Thin ice: Lakes bear impacts from warm winter

Ice-covered lakes are used for recreation during the winter. No matter whether large or small, many waterways are experiencing ice coverage that is below normal. The Great Lakes usually have around 3% ice coverage in mid-December, but data from NOAA indicates coverage is just above 0% this year.

A warm start to the winter across the northern tier of the country has agencies warning of the dangers of thin ice as fishermen and sports enthusiasts wait until temperatures are cold enough to build a thick layer of ice.

Lakes in the Upper Midwest tend to start growing ice in November, with enough accretion to support the weight of humans by December.

A warm end to meteorological fall and start to the winter season has meant temperatures are well above average, which has kept ice growth minimal from the Great Lakes, through the Plains and into Canada.

"Think twice before you stop on thin ice," the city of Selkirk recently posted on Facebook.

The Canadian community is located about 90 minutes north of Minnesota and said its warm weather could cause patches of ice to quickly become dangerous.


Similar warnings have been broadcast in nearby states as the heat’s grip has left few unaffected.

"Ice conditions are pretty variable. So, there is a little bit of ice fishing going on already, but then again, there’s some open water patches.
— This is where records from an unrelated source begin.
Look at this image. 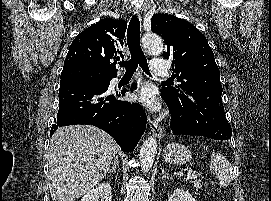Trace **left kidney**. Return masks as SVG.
Wrapping results in <instances>:
<instances>
[{"label": "left kidney", "mask_w": 271, "mask_h": 201, "mask_svg": "<svg viewBox=\"0 0 271 201\" xmlns=\"http://www.w3.org/2000/svg\"><path fill=\"white\" fill-rule=\"evenodd\" d=\"M168 201H196L193 196L180 188L174 190V192L170 195Z\"/></svg>", "instance_id": "5707ae66"}]
</instances>
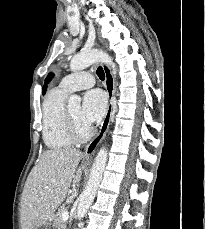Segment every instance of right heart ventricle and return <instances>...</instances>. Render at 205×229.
<instances>
[{
  "label": "right heart ventricle",
  "mask_w": 205,
  "mask_h": 229,
  "mask_svg": "<svg viewBox=\"0 0 205 229\" xmlns=\"http://www.w3.org/2000/svg\"><path fill=\"white\" fill-rule=\"evenodd\" d=\"M69 93L56 88L50 91L42 104V135L45 145L52 150L70 147L74 141L69 136L65 122V101Z\"/></svg>",
  "instance_id": "right-heart-ventricle-1"
}]
</instances>
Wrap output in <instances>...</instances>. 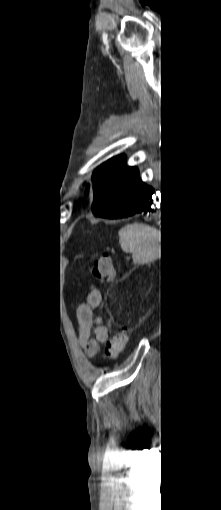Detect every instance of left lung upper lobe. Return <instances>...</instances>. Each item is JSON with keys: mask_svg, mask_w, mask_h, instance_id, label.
<instances>
[{"mask_svg": "<svg viewBox=\"0 0 221 510\" xmlns=\"http://www.w3.org/2000/svg\"><path fill=\"white\" fill-rule=\"evenodd\" d=\"M137 176H139L138 170L126 165L124 155L112 158L99 166L92 175L93 193L91 198L93 211L106 206ZM88 188L89 184L87 185L86 194H88Z\"/></svg>", "mask_w": 221, "mask_h": 510, "instance_id": "1", "label": "left lung upper lobe"}]
</instances>
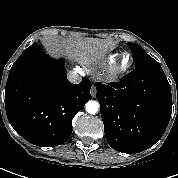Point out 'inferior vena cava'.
Instances as JSON below:
<instances>
[{
  "mask_svg": "<svg viewBox=\"0 0 178 178\" xmlns=\"http://www.w3.org/2000/svg\"><path fill=\"white\" fill-rule=\"evenodd\" d=\"M68 80L72 83H80L82 78L75 72H69L68 73Z\"/></svg>",
  "mask_w": 178,
  "mask_h": 178,
  "instance_id": "inferior-vena-cava-1",
  "label": "inferior vena cava"
}]
</instances>
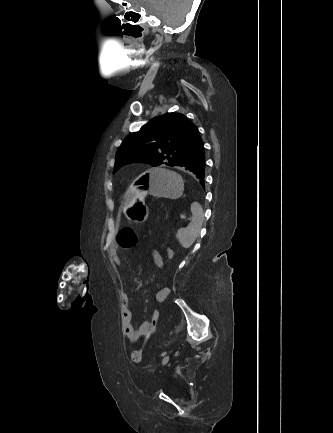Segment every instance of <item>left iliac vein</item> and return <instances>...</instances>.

So, people need to be cognizant of the, you know, changing ice conditions as they move along and different places on the lake," said Todd Caspers, a fisheries biologist with the North Dakota Game and Fish Department.

Even the Great Lakes are seeing the effects from a warm start to winter, with the bodies of water seeing less ice coverage than is typical.

The five lakes usually have around 3% ice coverage in mid-December, but data from NOAA indicates the current year’s tally is just above 0%.

Experts advise you to never venture out on the ice of unknown thickness.

At least four inches of ice is needed to support a human’s weight sufficiently, and at least eight inches is recommended before attempting to drive a small-sized vehicle on it.


There have already been instances around the country of people falling through thin ice.

In Minnesota, two men and a dog were rescued after they fell into a lake during an ice-fishing excursion.

Police said a witness in Nowthen was able to push a canoe out to the group, but even with the aid, the men showed signs of hypothermia and were transported to a local medical center.

Authorities in Waukee, Iowa, were not as fortunate and said they uncovered the body of a child after responding to a welfare check along a lake.

"It’s absolutely vital that parents and guardians talk with their children about staying away from the ice – whether it’s on lakes or rivers, neighborhood ponds or retention ponds – unless there’s an adult there supervising," the Minnesota Department of Natural Resources warned.

The FOX Forecast Center said temperatures through the end of the year will likely remain above average in areas that are popular for ice fishing.

Ice coverage tends to peak between mid-February and March as temperatures start to rebound into the spring.